As yet another news headline reveals the corruption and greed of top executives at yet another bank, Barclays Bank of Britain, it is further evidence that the world is in the middle of a major correction.

But while the economic correction is getting all of the attention, there is a much broader correction taking place that encompasses all reaches of society throughout the world. It is a moral, spiritual, political and, yes, economic correction that, while uncomfortable at the time, will serve to make the world in which we live stronger.

Corrections are a fundamental tool used by nature to shake out the weak links, leaving a stronger, more sustainable whole. As in the animal world, when the weak and sick are weeded out of the herd by predators thus making the herd stronger, corrections identify weaknesses in our society and put us back on track.

The economic correction that was sparked by our heavily leveraged pursuit of a fantasy lifestyle dream was unrealistic and unsustainable.

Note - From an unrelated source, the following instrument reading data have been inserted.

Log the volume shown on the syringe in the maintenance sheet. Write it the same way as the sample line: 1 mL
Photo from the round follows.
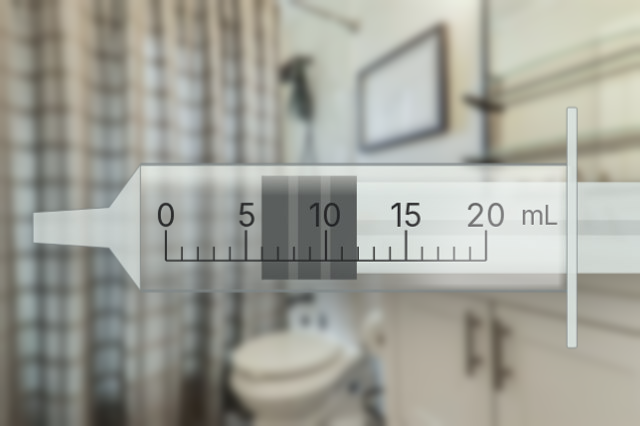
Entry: 6 mL
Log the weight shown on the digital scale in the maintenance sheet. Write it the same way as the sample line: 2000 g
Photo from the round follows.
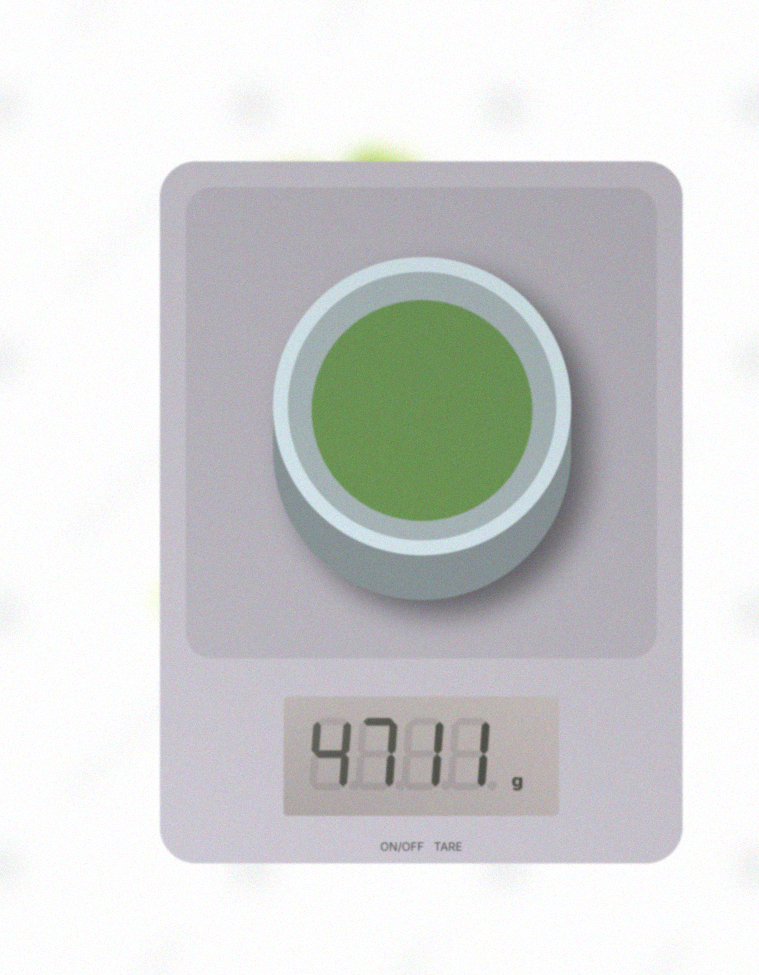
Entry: 4711 g
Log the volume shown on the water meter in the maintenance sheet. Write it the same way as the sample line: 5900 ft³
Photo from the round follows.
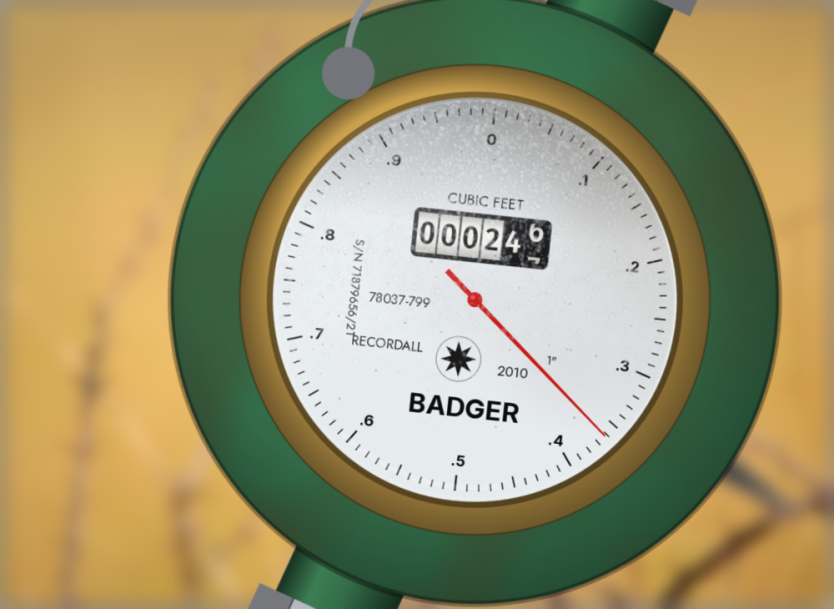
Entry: 246.36 ft³
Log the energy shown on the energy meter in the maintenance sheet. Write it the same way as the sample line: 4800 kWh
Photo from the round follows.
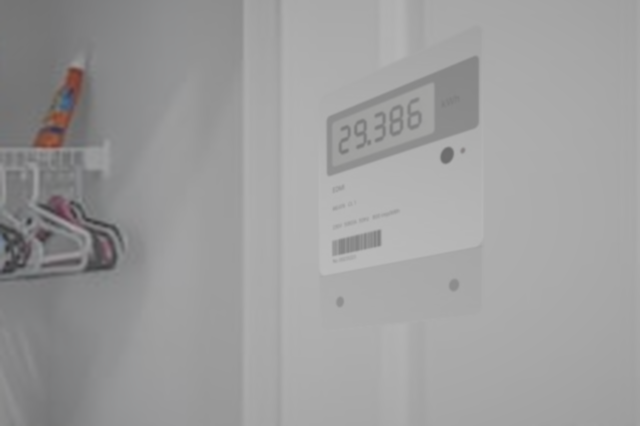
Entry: 29.386 kWh
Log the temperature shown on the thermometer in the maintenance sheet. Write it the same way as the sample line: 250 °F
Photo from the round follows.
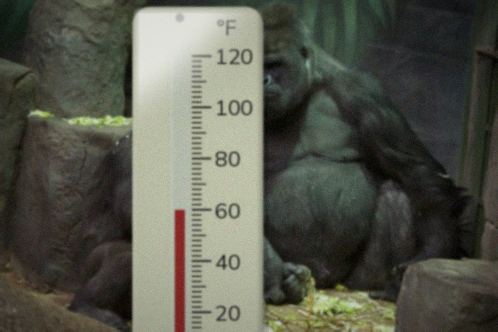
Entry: 60 °F
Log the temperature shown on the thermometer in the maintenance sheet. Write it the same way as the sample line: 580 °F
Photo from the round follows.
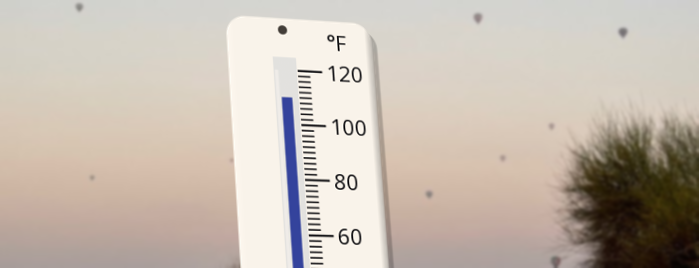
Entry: 110 °F
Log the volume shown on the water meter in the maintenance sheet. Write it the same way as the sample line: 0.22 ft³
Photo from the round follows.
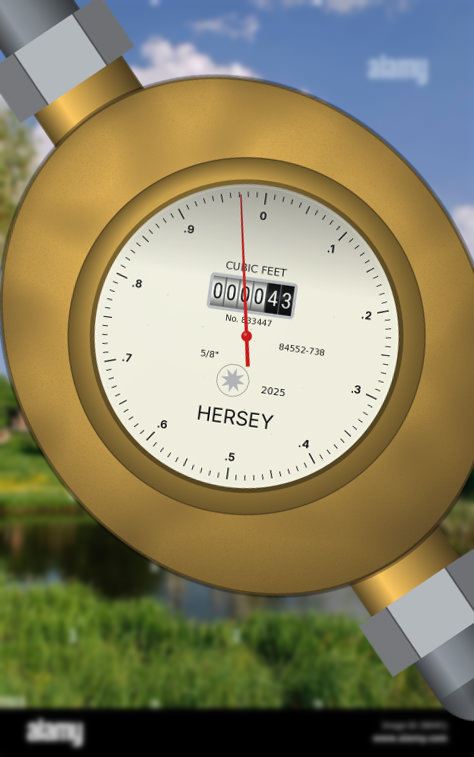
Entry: 42.97 ft³
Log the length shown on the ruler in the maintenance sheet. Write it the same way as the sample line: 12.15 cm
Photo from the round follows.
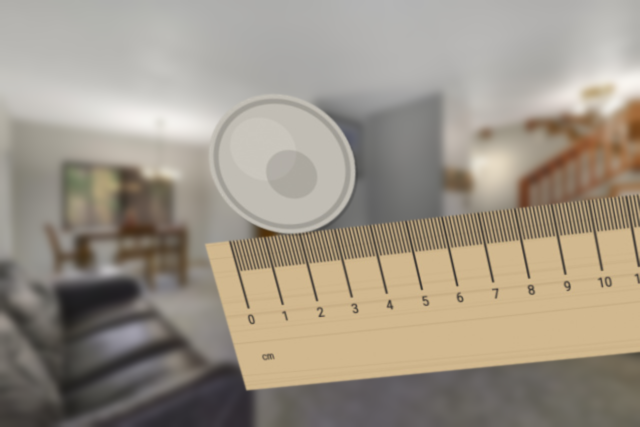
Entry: 4 cm
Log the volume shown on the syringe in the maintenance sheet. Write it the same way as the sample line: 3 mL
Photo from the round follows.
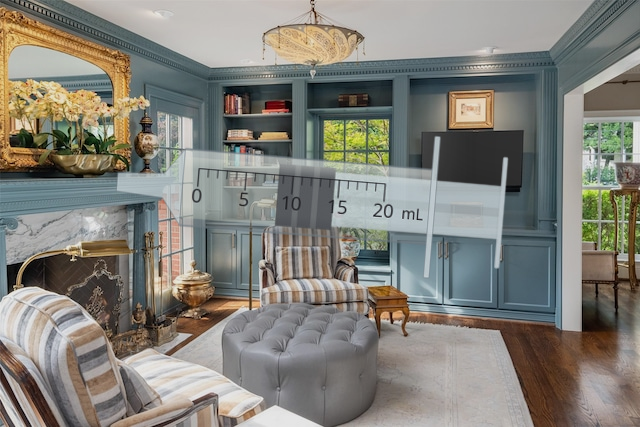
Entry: 8.5 mL
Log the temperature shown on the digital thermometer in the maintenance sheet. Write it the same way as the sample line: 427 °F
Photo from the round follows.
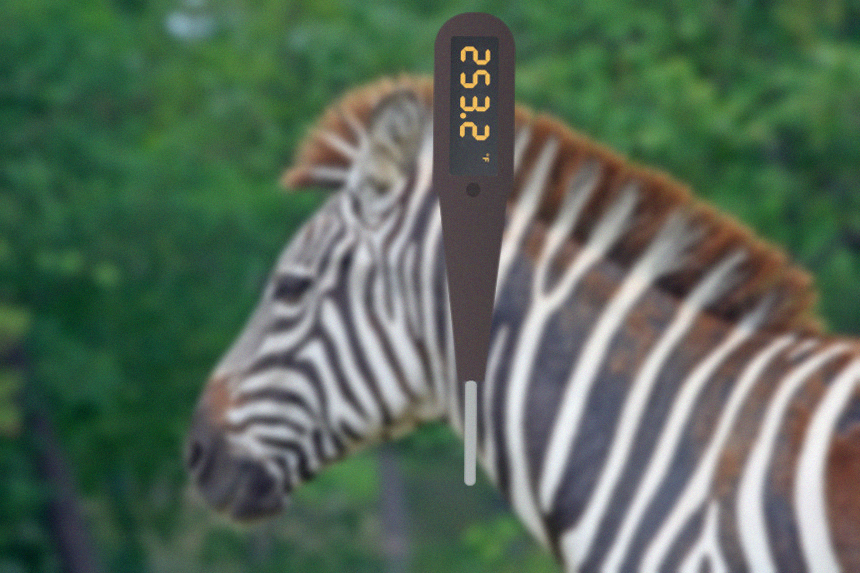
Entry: 253.2 °F
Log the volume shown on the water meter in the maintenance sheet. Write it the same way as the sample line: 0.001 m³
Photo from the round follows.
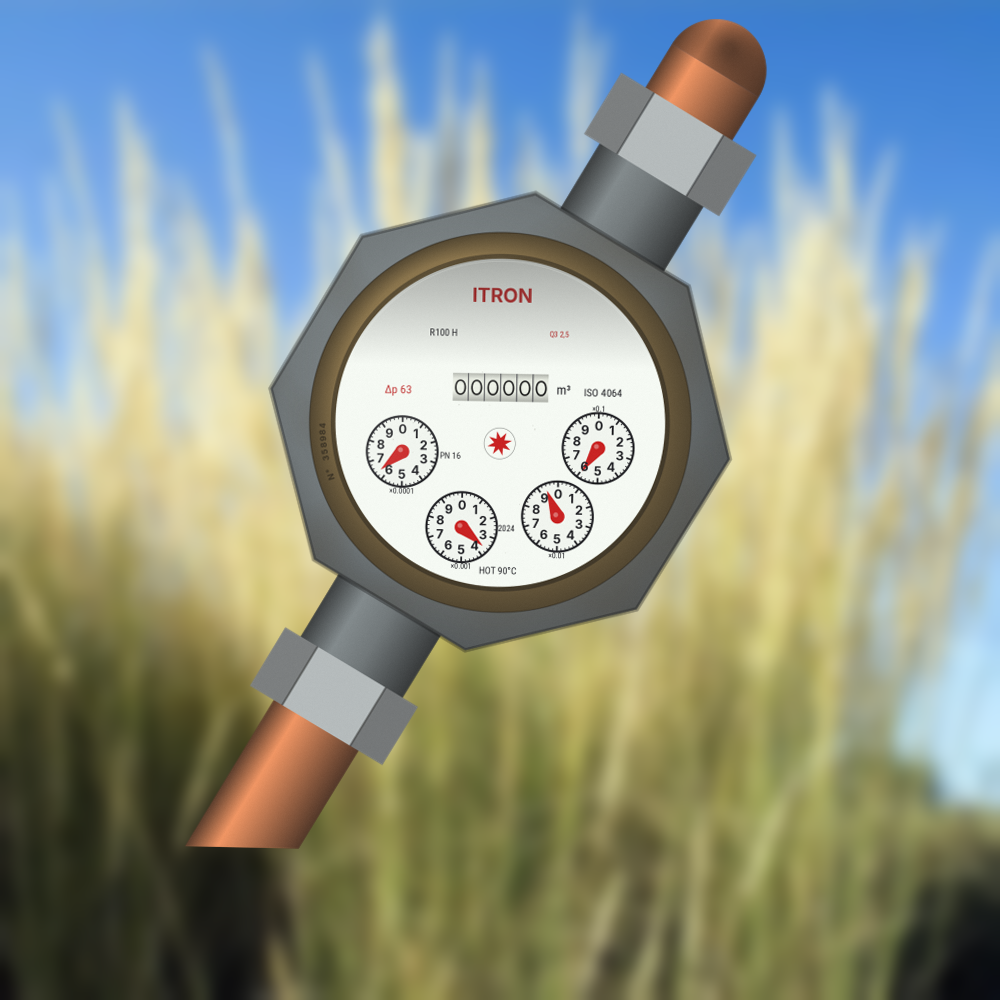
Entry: 0.5936 m³
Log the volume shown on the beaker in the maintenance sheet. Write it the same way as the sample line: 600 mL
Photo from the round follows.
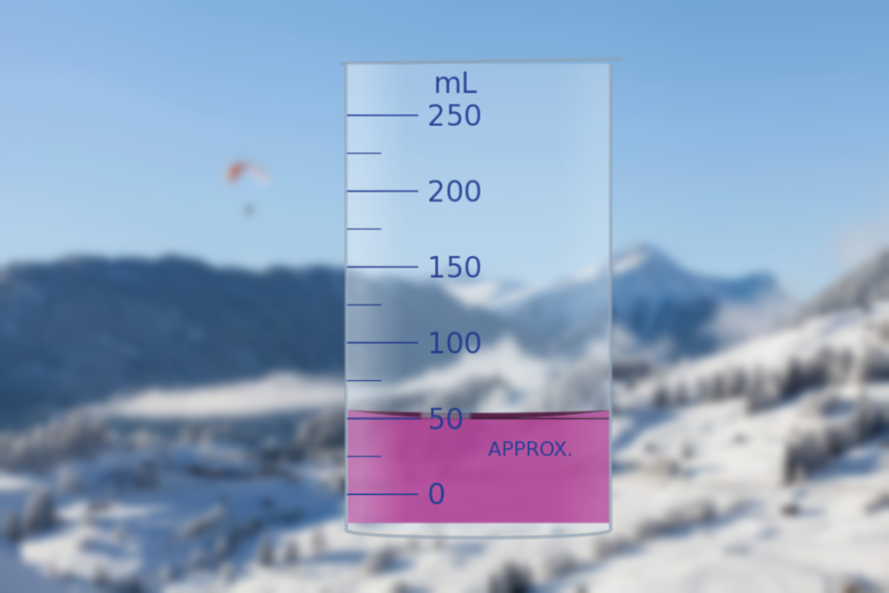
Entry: 50 mL
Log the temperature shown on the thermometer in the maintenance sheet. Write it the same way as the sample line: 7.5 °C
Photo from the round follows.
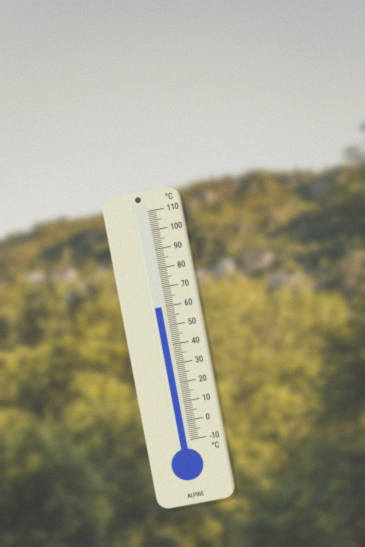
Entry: 60 °C
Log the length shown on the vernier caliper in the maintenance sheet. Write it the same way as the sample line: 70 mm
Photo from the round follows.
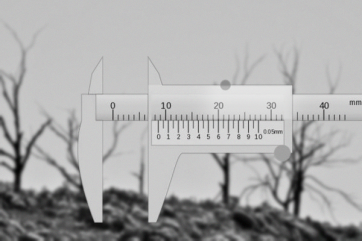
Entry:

The fantasy was spoiling our moral fibre and making us weak.

Though this moral correction is painful, we will emerge from it a stronger society as a whole.

We are also experiencing a political correction as we see governments around the world toppled because their corrupt or incompetent leaders have broken the hurting public free from their complacency to demand corrective action in the form of change.

In the U.S., we are seeing the governing parties neglecting the best interests of their citizens because of their self-indulgent inward focus on their own partisan politics. By failing to look outward they are unable to see that what the people who voted them into power want from their leaders is honest, decisive solutions not shallow smiles and bitter rhetoric.

We are experiencing a similar scenario right here in our own province and, as with all other unsustainable dysfunction, it will undergo a correction.